◆ **Objetivo**: Apresente novamente o trecho do texto sobre os jovens ricos de Teerão que vai de "Mas o conteúdo" até "ele dias depois.", alterando "Porsche" para "Ferrari".

◆ **Excerto fornecido**:
::::

Os “miúdos ricos de Teerão” ostentam a sua riqueza nas redes sociais
As autoridades do Irão são muito rígidas com os comportamentos, em especial os da sua juventude. A prová-lo está o “caso Happy” – em Setembro do ano passado, um grupo de amigos de Teerão juntou-se para filmar um vídeo ao som da música interpretada pelo americano Pharrell Williams e publicou-a na Internet. Tudo o que fazem é dançar, na rua, em telhados, dentro de casas. Foram detidos, acusados de violar as regras – sobretudo as mulheres, por não usarem o lenço a cobrir-lhes a cabeça –, e libertados com uma caução de três anos; nesse período, se violarem as leis que regem o comportamento dos homens e das mulheres, sendo que no Irão também há restrições à música que pode ser ouvida, serão presos e cumprirão penas de prisão.
O que leva, então, o regime de Teerão a ser tão permissivo com uma conta, no Instagram (como quase 58 mil seguidores), em que um grupo de jovens privilegiados não tem pudor em ostentar a sua riqueza num país onde entre 44% e 55% da população vive abaixo do limiar da pobreza, segundo um relatório de 2014 da Federação Internacional de Direitos Humanos?O que se vê nas fotografias não pode agradar à polícia de costumes. Numa imagem publicada na sexta-feira, uma rapariga de cabelo comprido mostra-se, com um pequeno biquíni às riscas, na piscina da sua casa multimultimilionária. Há muitas iguais a estas, umas mais ousadas do que outras. Algumas raparigas, quando se fotografam nas ruas, têm lenços de marca a cobrir-lhes parte dos cabelos longos, bem tratados e, muitos deles, bem pintados com madeixas.
Mas o conteúdo destas publicações na Internet só motivou a reacção das autoridades depois da morte de dois socialite de Teerão, no início de Maio. Parivash Akbarzadeh conduzia o Porsche dourado metalizado que Mohammad Hossein Rabbani-Shirazi tinha comprado na véspera e despistou o carro, que seguia pelas ruas da capital a alta velocidade. Ela, a condutora, morreu imediatamente, ele dias depois.
Na Internet, milhares de jovens iranianos comentaram o acidente. Alguns lamentaram a perda (Parivash era uma celebridade, com seguidores na sua página da Internet). Outros, a maioria, deixaram comentários muito críticos à ostentação dos jovens ricos do país. “Com a vida que levavas devias saber que este dia ia chegar”, escreveu uma pessoa. “Tiveste o que merecias”, escreveu outra.

::::

[Linhas de dados]
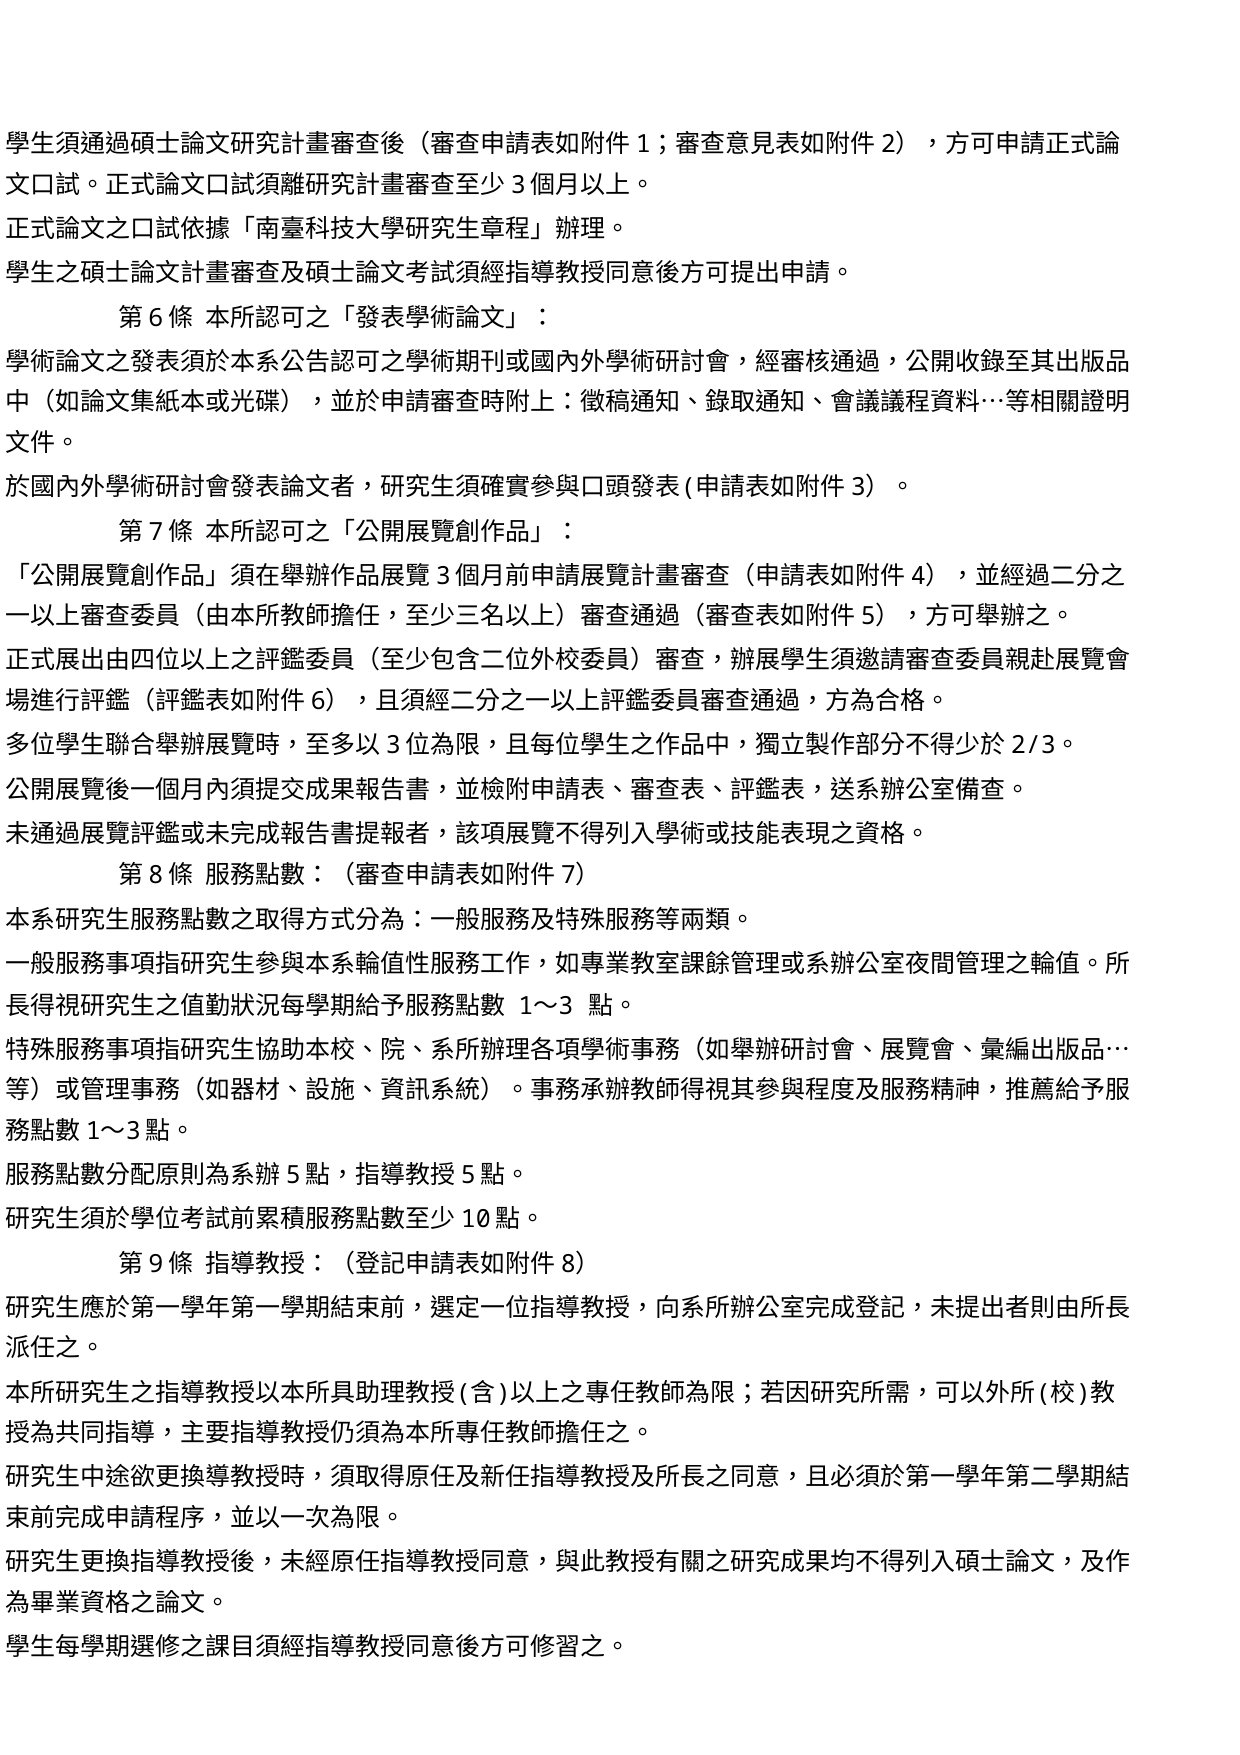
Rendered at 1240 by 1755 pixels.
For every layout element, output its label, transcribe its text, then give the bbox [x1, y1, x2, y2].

text 第6條 本所認可之「發表學術論文」： [118, 297, 1134, 333]
list 正式論文之口試依據「南臺科技大學研究生章程」辦理。 [0, 208, 1134, 245]
list 學生須通過碩士論文研究計畫審查後（審查申請表如附件1；審查意見表如附件2），方可申請正式論文口試。正式論文口試須離研究計畫審查至少3個月以上。 [0, 124, 1134, 201]
list 學生每學期選修之課目須經指導教授同意後方可修習之。 [0, 1626, 1134, 1663]
text 第7條 本所認可之「公開展覽創作品」： [118, 511, 1134, 547]
list 特殊服務事項指研究生協助本校、院、系所辦理各項學術事務（如舉辦研討會、展覽會、彙編出版品…等）或管理事務（如器材、設施、資訊系統）。事務承辦教師得視其參與程度及服務精神，推薦給予服務點數1～3點。 [0, 1029, 1134, 1146]
list 研究生須於學位考試前累積服務點數至少10點。 [0, 1199, 1134, 1235]
list 本系研究生服務點數之取得方式分為：一般服務及特殊服務等兩類。 [0, 899, 1134, 935]
list 研究生更換指導教授後，未經原任指導教授同意，與此教授有關之研究成果均不得列入碩士論文，及作為畢業資格之論文。 [0, 1542, 1134, 1618]
list 本所研究生之指導教授以本所具助理教授(含)以上之專任教師為限；若因研究所需，可以外所(校)教授為共同指導，主要指導教授仍須為本所專任教師擔任之。 [0, 1372, 1134, 1449]
list 「公開展覽創作品」須在舉辦作品展覽3個月前申請展覽計畫審查（申請表如附件4），並經過二分之一以上審查委員（由本所教師擔任，至少三名以上）審查通過（審查表如附件5），方可舉辦之。 [0, 555, 1134, 632]
text 第9條 指導教授：（登記申請表如附件8） [118, 1243, 1134, 1279]
list 學術論文之發表須於本系公告認可之學術期刊或國內外學術研討會，經審核通過，公開收錄至其出版品中（如論文集紙本或光碟），並於申請審查時附上：徵稿通知、錄取通知、會議議程資料…等相關證明文件。 [0, 341, 1134, 459]
list 未通過展覽評鑑或未完成報告書提報者，該項展覽不得列入學術或技能表現之資格。 [0, 813, 1134, 849]
list 多位學生聯合舉辦展覽時，至多以3位為限，且每位學生之作品中，獨立製作部分不得少於2/3。 [0, 725, 1134, 761]
list 一般服務事項指研究生參與本系輪值性服務工作，如專業教室課餘管理或系辦公室夜間管理之輪值。所長得視研究生之值勤狀況每學期給予服務點數 1～3 點。 [0, 943, 1134, 1021]
list 服務點數分配原則為系辦5點，指導教授5點。 [0, 1154, 1134, 1191]
list 研究生中途欲更換導教授時，須取得原任及新任指導教授及所長之同意，且必須於第一學年第二學期結束前完成申請程序，並以一次為限。 [0, 1457, 1134, 1534]
list 學生之碩士論文計畫審查及碩士論文考試須經指導教授同意後方可提出申請。 [0, 253, 1134, 289]
list 研究生應於第一學年第一學期結束前，選定一位指導教授，向系所辦公室完成登記，未提出者則由所長派任之。 [0, 1287, 1134, 1364]
list 於國內外學術研討會發表論文者，研究生須確實參與口頭發表(申請表如附件3）。 [0, 467, 1134, 503]
list 正式展出由四位以上之評鑑委員（至少包含二位外校委員）審查，辦展學生須邀請審查委員親赴展覽會場進行評鑑（評鑑表如附件6），且須經二分之一以上評鑑委員審查通過，方為合格。 [0, 640, 1134, 717]
list 公開展覽後一個月內須提交成果報告書，並檢附申請表、審查表、評鑑表，送系辦公室備查。 [0, 769, 1134, 805]
text 第8條 服務點數：（審查申請表如附件7） [118, 855, 1134, 891]
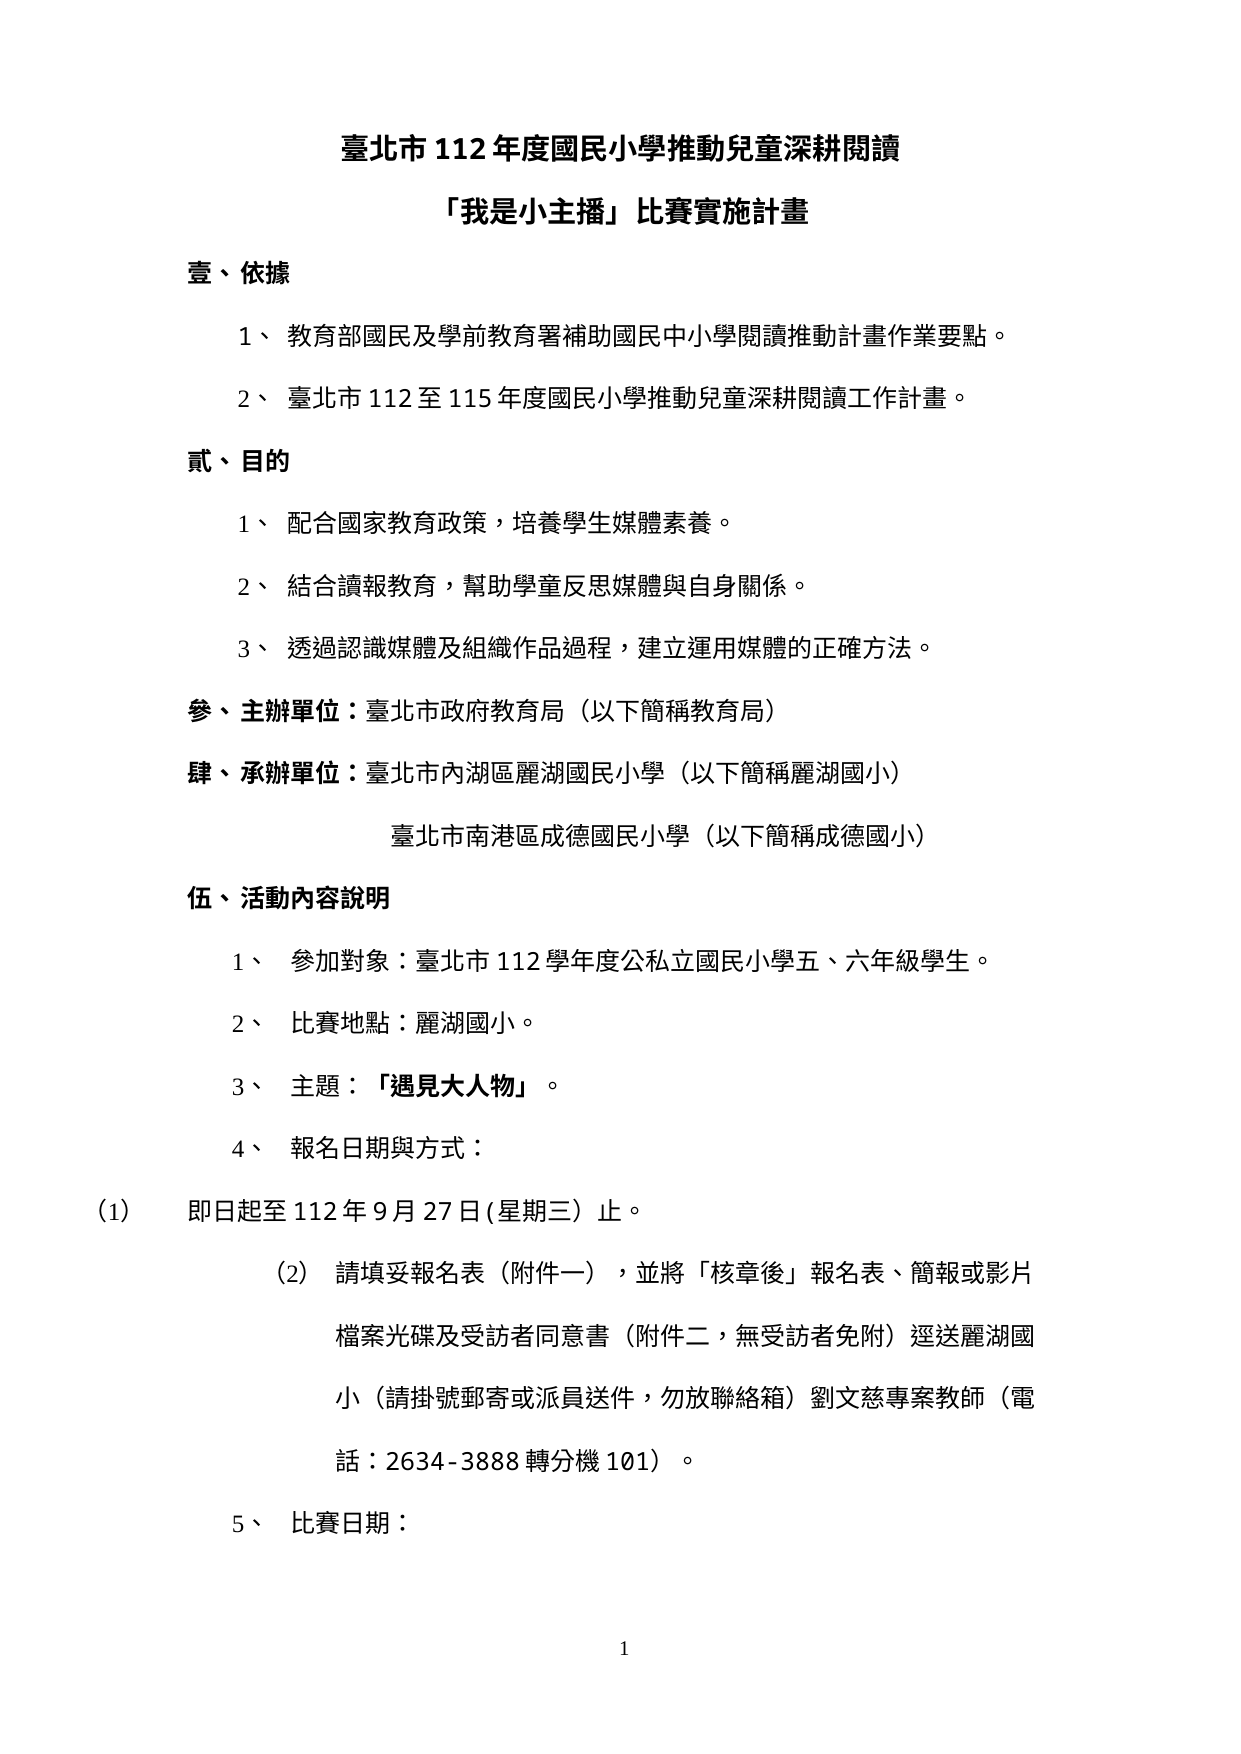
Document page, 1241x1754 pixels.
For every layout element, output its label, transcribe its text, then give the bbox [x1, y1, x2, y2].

list 教育部國民及學前教育署補助國民中小學閱讀推動計畫作業要點。 [237, 293, 1053, 355]
list 主題：「遇見大人物」。 [232, 1043, 1053, 1105]
list 配合國家教育政策，培養學生媒體素養。 [237, 480, 1053, 543]
text 臺北市南港區成德國民小學（以下簡稱成德國小） [240, 793, 1053, 855]
list 目的 [187, 418, 1053, 480]
list 透過認識媒體及組織作品過程，建立運用媒體的正確方法。 [237, 605, 1053, 668]
list 即日起至112年9月27日(星期三）止。 [83, 1168, 1053, 1230]
list 依據 [187, 230, 1053, 293]
list 報名日期與方式： [232, 1105, 1053, 1168]
list 比賽日期： [232, 1480, 1053, 1543]
list 承辦單位：臺北市內湖區麗湖國民小學（以下簡稱麗湖國小） [187, 730, 1053, 793]
list 請填妥報名表（附件一），並將「核章後」報名表、簡報或影片檔案光碟及受訪者同意書（附件二，無受訪者免附）逕送麗湖國小（請掛號郵寄或派員送件，勿放聯絡箱）劉文慈專案教師（電話：2634-3888轉分機101）。 [261, 1230, 1053, 1480]
list 臺北市112至115年度國民小學推動兒童深耕閱讀工作計畫。 [237, 355, 1053, 418]
list 結合讀報教育，幫助學童反思媒體與自身關係。 [237, 543, 1053, 605]
text 「我是小主播」比賽實施計畫 [187, 168, 1053, 230]
list 比賽地點：麗湖國小。 [232, 980, 1053, 1043]
list 活動內容說明 [187, 855, 1053, 918]
list 參加對象：臺北市112學年度公私立國民小學五、六年級學生。 [232, 918, 1053, 980]
list 主辦單位：臺北市政府教育局（以下簡稱教育局） [187, 668, 1053, 730]
text 臺北市112年度國民小學推動兒童深耕閱讀 [187, 105, 1053, 168]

::::

◆ **Resposta escrita**:
Mas o conteúdo destas publicações na Internet só motivou a reacção das autoridades depois da morte de dois socialite de Teerão, no início de Maio. Parivash Akbarzadeh conduzia o Ferrari dourado metalizado que Mohammad Hossein Rabbani-Shirazi tinha comprado na véspera e despistou o carro, que seguia pelas ruas da capital a alta velocidade. Ela, a condutora, morreu imediatamente, ele dias depois.